The manipulation of the material nanostructure is an important research area in the field of material science. Nanoscale materials exhibit high surface to volume ratio than bulk materials which leads to their improved performance and makes them a good candidate for the creation of effective catalysts. Such materials can be further used for developing biosensors, point of care (POC) devices, and mimicking natural enzymes’ catalytic activity. The nanomaterials that can mimic an enzyme's catalytic activities are called nanozymes. Therefore, my research interest lies at the intersection of nanoscience and biosensors. In my Ph.D. thesis, I developed the first reusable nanozyme with peroxidase-like activity for colorimetric detection of uric acid.¹ The nanozyme exhibited high surface energy, which was further enhanced with NH₃ plasma modification to closely mimic the natural enzyme’s (peroxidase) catalytic activity.² Additionally, these nanostructured materials were also used to develop an enzymatic electrochemical sensor for food freshness (through xanthene detection) monitoring.³ Finally, I have also worked towards developing sandwiched nanomaterials for piezoresisitve based pressure (100 Pa to 3500 Pa) sensing.

Being a Presidential Postdoc Fellow, has allowed me to expand my expertise in different directions such as bacteria handling (gram positive and gram negative), mammalian cell handling, cell-free system, protein expression, and even batteries. My first project involved studying the antibacterial properties of copper coated nanotextured steel and investigate the interaction between protein and nanotextured steel. Till now, it has been observed that nanotextured steel in presence of oxygen and hydrogen peroxide can rupture the outer protein shell of bacteria in less than 30 minutes with ~96% efficacy.

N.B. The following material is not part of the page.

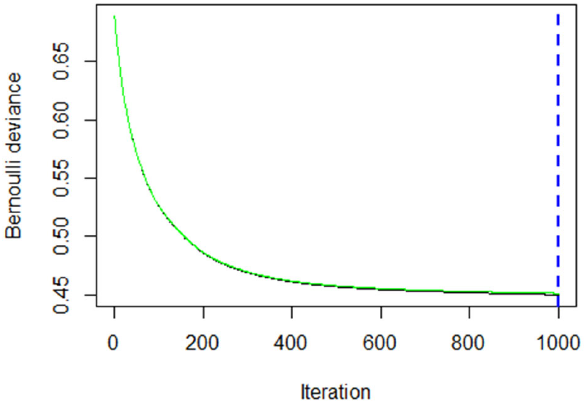
Figure 10. Overfitting test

Equipment like flow cytometer, colony counting, and confocal microscope have been used to validate the findings. Parallelly, I am also investigating oxidase/peroxidase-like activities of electrochemically etched copper for developing colorimetric biosensor for creatinine, a biomarker for kidney infection. The etched copper substrate has demonstrated high defects to catalyze creatinine to glycine till date. Lastly, I am also investigating sustainable and economic approaches to mitigate corrosion and minimize hydrogen generation in Zinc ion batteries (ZIBs), where it’s been found that a protective layer of carbonate over cathode could reduce less hydrogen generation, low electrolyte consumption, and reduced solution and charge transfer resistance.

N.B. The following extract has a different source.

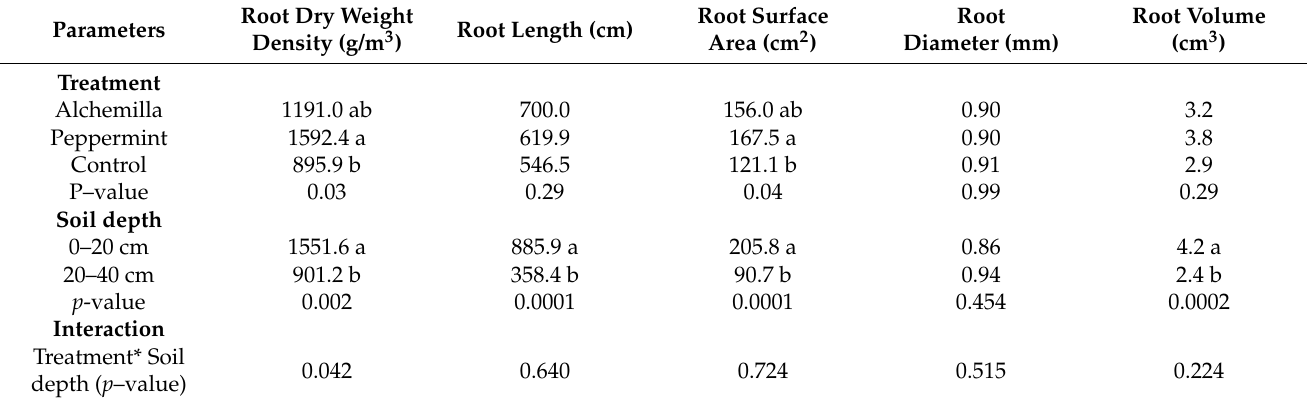
Table 3. Effect of living mulches, soil depth, and their interactions on the density and morphological parameters of the total root community (herbaceous and apple roots).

My future research would typically aim towards addressing the design spaces for reusable nanostructured materials, sustainable process techniques for nanostructured materials’ synthesis, and their application to healthcare, environment, and energy. I plan to explore different methods for developing nanostructured materials with controlled features using electrochemical and physical vapor deposition techniques. The primary goal would focus on three main thrusts using the nanostructured materials: (1) Nanozymes to mimic oxidase, peroxidase, catalase, and superoxidase enzymes’ catalytic activity for developing affordable point-of-care devices, (2) Understand different transition metal-based nanostructures for antibacterial properties, (3) Investigate metal oxide-based nanostructures with high electrocatalytic activities for batteries. These thrusts will aim to address the fundamental questions for two major research directions – utilizing the artificial enzymes as a substitute under uncontrolled operating conditions of pH and temperature, and the development of reusable nanostructured material enabled stimuli-responsive devices.

Teaching interests

Based on my teaching assistance experience during my Ph.D, I am interested in teaching courses related to electrochemistry, thermodynamics, analytical chemistry, and chemical reaction engineering. I am also interested in proposing new chemical engineering-based elective courses at the undergraduate or graduate level, whose focus would be on nanostructured materials fabrication and their applications in healthcare, anti-bacterial activities, and energy. I further look forward to contributing towards STEM diversity through outreach programs that would focus on training high school students and creating research opportunities for underrepresented students.